Buccarella rompe il silenzio: "Sono sereno. Il post di Grillo? Un errore strategico enorme"
sabato 12 ottobre 2013
Il senatore leccese del M5S, dopo una pausa di qualche giorno, torna sulla bufera che lo ha investito a seguito dello scontro con Beppe Grillo. Sull'emendamento abrogativo del reato di clandestinità: "Queste sono le mie ragioni. Il post di Grillo? Un errore strategico enorme".

"Dalla mia esperienza personale diretta posso dire che la norma in questione è inutile, dannosa perché costosa, ingiusta" e ancora "Il post di Grillo e Casaleggio sui 'Dottori Stranamore' è per me stato un errore strategico e comunicativo enorme".
Maurizio Buccarella, senatore del Movimento 5 Stelle, travolto da una bufera politica all'interno del suo partito prima e mediatica poi, non si cosparge il capo di cenere, come qualcuno aveva ipotizzato. In una corposa nota pubblicata sul suo profilo Facebook questo pomeriggio, il senatore leccese ha spiegato quali sono e sono state le sue ragioni - e quelle del suo collega Andrea Cioffi - nella proposta dell'emendamento abrogativo del reato di clandestinità. E nella premessa, ricorda di essere "un avvocato che conosce direttamente ed in concreto la norma in questione perchè più volte sono stato nominato difensore d'ufficio nei procedimenti penali incardinati presso gli uffici del Giudice di Pace del Salento dove sono avvenuti sbarchi di cittadini extracomunitari nei mesi ed anni passati".

Dopo il racconto e l'elenco delle motivazioni tecniche sull'emendamento proposto insieme al senatore Cioffi, Buccarella si è soffermato sulla questione puramente politica scatenatasi all'interno del Movimento.

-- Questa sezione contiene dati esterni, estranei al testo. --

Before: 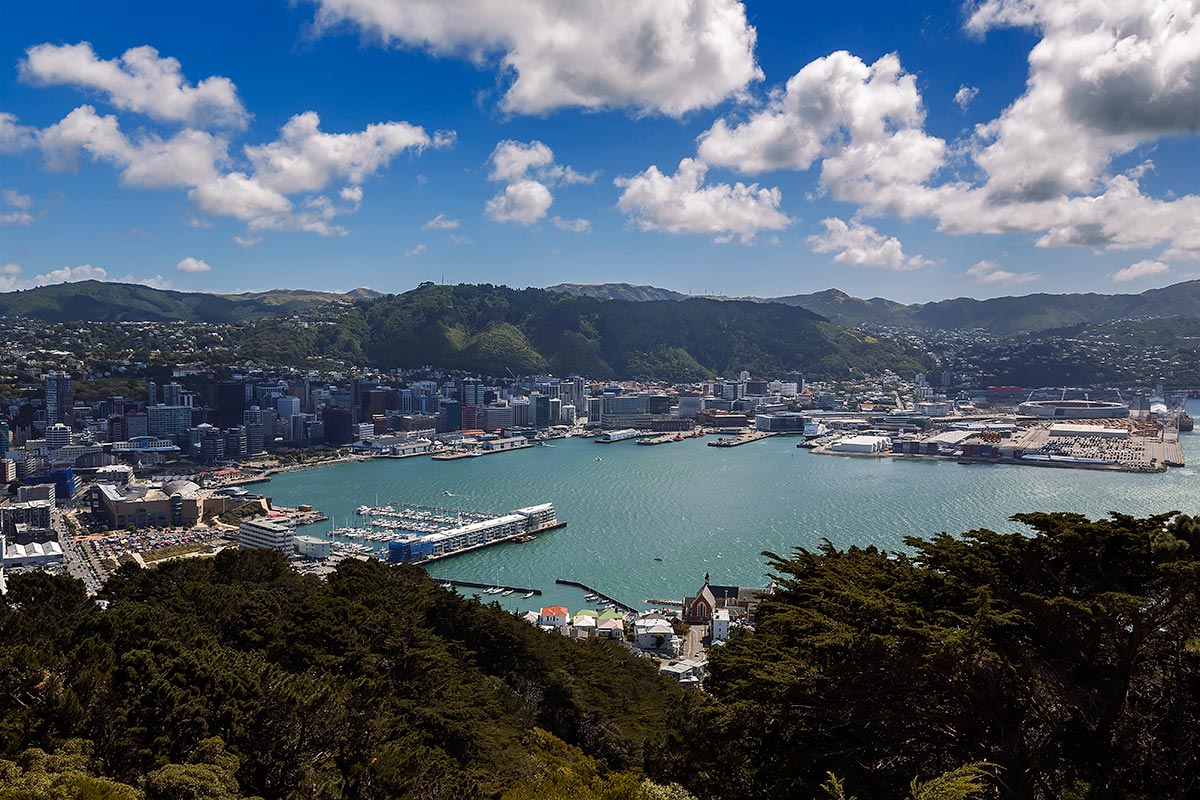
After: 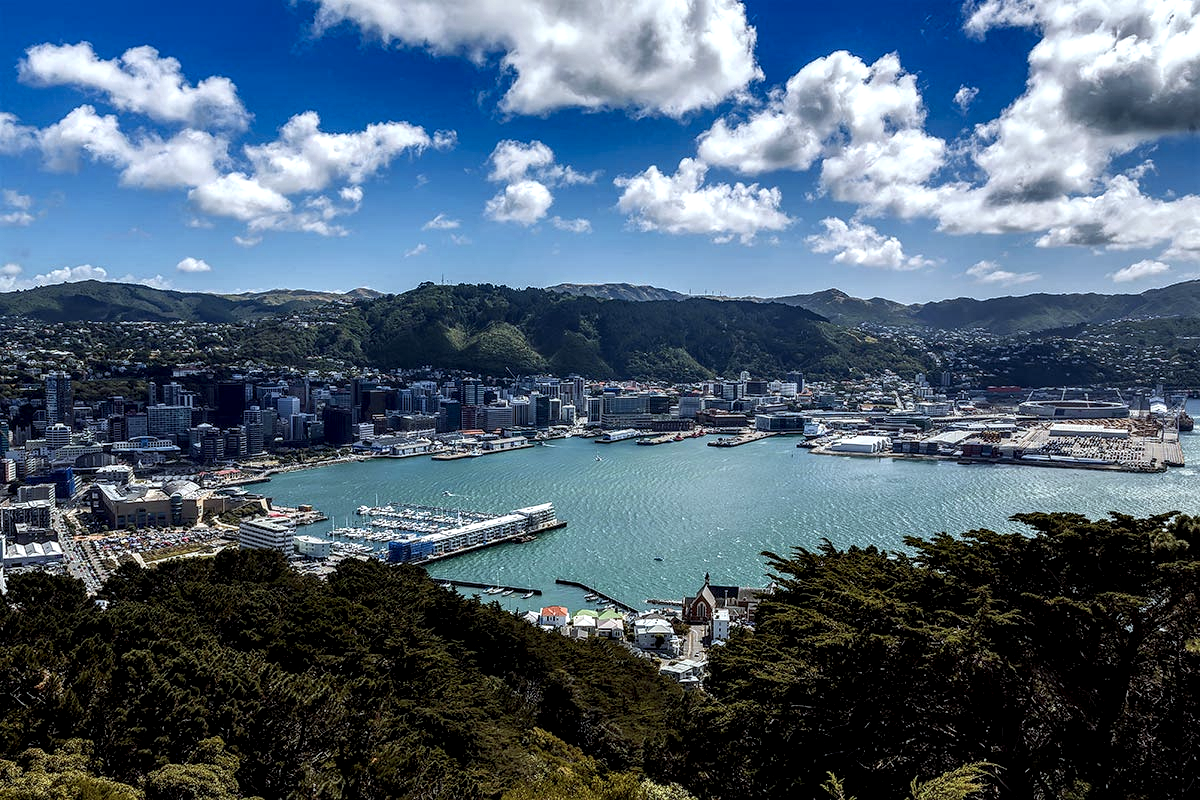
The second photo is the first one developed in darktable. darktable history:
white balance: red 0.925, blue 1.046
local contrast: highlights 19%, detail 186%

"Il post sul Blog di Beppe Grillo della sera del 9 ottobre [...] - racconta il senatore - e soprattutto il post a doppia firma Grillo-Casaleggio della mattina del 10 ottobre sono stati una doccia gelata non solo per lo scrivente. Io sono tranquillissimo ed assolutamente sereno con la mia coscienza e ringrazio i tanti messaggi di appoggio ed incoraggiamento, ma ci tengo a ribadire che la cosa non va assolutamente vista (o almeno, per il bene del Movimento, io non la voglio vedere così) come una contrapposizione Buccarella/Casaleggio o parlamentari/Grillo. Il post sui "Dottori Stranamore" a me naturalmente non è piaciuto: è stato a mio modo di vedere uno scivolone, un errore strategico e comunicativo enorme. Ma confido nella ragionevolezza e in un dialogo diretto con Grillo e Casaleggio, un dialogo che possa farci superare, tutti insieme, questi momenti difficili".